**What to produce**
Present every line of the data below as a numbered list, leaving out any blank lines.

Start of Data supplied

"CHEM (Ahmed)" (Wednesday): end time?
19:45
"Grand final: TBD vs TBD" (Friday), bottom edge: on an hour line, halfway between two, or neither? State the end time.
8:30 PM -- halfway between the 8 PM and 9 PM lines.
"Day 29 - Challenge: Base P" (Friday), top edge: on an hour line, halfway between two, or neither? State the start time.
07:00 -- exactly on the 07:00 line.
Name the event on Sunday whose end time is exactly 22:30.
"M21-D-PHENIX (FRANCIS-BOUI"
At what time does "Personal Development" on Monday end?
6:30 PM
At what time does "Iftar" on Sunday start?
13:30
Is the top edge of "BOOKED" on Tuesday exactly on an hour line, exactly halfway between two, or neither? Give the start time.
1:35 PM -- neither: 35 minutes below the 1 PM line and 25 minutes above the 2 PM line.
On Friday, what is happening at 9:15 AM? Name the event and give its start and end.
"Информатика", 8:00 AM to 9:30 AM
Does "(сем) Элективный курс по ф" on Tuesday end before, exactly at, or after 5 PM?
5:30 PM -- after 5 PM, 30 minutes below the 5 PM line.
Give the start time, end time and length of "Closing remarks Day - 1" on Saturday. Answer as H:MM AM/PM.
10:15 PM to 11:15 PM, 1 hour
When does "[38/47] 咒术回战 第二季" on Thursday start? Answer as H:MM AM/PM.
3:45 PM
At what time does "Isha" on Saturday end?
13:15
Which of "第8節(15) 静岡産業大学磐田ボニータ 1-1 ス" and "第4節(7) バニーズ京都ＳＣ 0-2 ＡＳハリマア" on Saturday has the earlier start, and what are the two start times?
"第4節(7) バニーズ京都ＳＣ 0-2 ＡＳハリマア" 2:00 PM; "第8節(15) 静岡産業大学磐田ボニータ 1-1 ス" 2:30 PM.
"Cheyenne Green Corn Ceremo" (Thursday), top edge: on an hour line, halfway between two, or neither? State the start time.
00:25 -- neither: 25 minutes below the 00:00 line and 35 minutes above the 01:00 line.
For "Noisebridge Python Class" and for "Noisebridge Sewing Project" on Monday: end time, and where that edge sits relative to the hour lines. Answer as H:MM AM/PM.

End of Data supplied

**Response to the exercise**
1. "CHEM (Ahmed)" (Wednesday): end time?
2. 19:45
3. "Grand final: TBD vs TBD" (Friday), bottom edge: on an hour line, halfway between two, or neither? State the end time.
4. 8:30 PM -- halfway between the 8 PM and 9 PM lines.
5. "Day 29 - Challenge: Base P" (Friday), top edge: on an hour line, halfway between two, or neither? State the start time.
6. 07:00 -- exactly on the 07:00 line.
7. Name the event on Sunday whose end time is exactly 22:30.
8. "M21-D-PHENIX (FRANCIS-BOUI"
9. At what time does "Personal Development" on Monday end?
10. 6:30 PM
11. At what time does "Iftar" on Sunday start?
12. 13:30
13. Is the top edge of "BOOKED" on Tuesday exactly on an hour line, exactly halfway between two, or neither? Give the start time.
14. 1:35 PM -- neither: 35 minutes below the 1 PM line and 25 minutes above the 2 PM line.
15. On Friday, what is happening at 9:15 AM? Name the event and give its start and end.
16. "Информатика", 8:00 AM to 9:30 AM
17. Does "(сем) Элективный курс по ф" on Tuesday end before, exactly at, or after 5 PM?
18. 5:30 PM -- after 5 PM, 30 minutes below the 5 PM line.
19. Give the start time, end time and length of "Closing remarks Day - 1" on Saturday. Answer as H:MM AM/PM.
20. 10:15 PM to 11:15 PM, 1 hour
21. When does "[38/47] 咒术回战 第二季" on Thursday start? Answer as H:MM AM/PM.
22. 3:45 PM
23. At what time does "Isha" on Saturday end?
24. 13:15
25. Which of "第8節(15) 静岡産業大学磐田ボニータ 1-1 ス" and "第4節(7) バニーズ京都ＳＣ 0-2 ＡＳハリマア" on Saturday has the earlier start, and what are the two start times?
26. "第4節(7) バニーズ京都ＳＣ 0-2 ＡＳハリマア" 2:00 PM; "第8節(15) 静岡産業大学磐田ボニータ 1-1 ス" 2:30 PM.
27. "Cheyenne Green Corn Ceremo" (Thursday), top edge: on an hour line, halfway between two, or neither? State the start time.
28. 00:25 -- neither: 25 minutes below the 00:00 line and 35 minutes above the 01:00 line.
29. For "Noisebridge Python Class" and for "Noisebridge Sewing Project" on Monday: end time, and where that edge sits relative to the hour lines. Answer as H:MM AM/PM.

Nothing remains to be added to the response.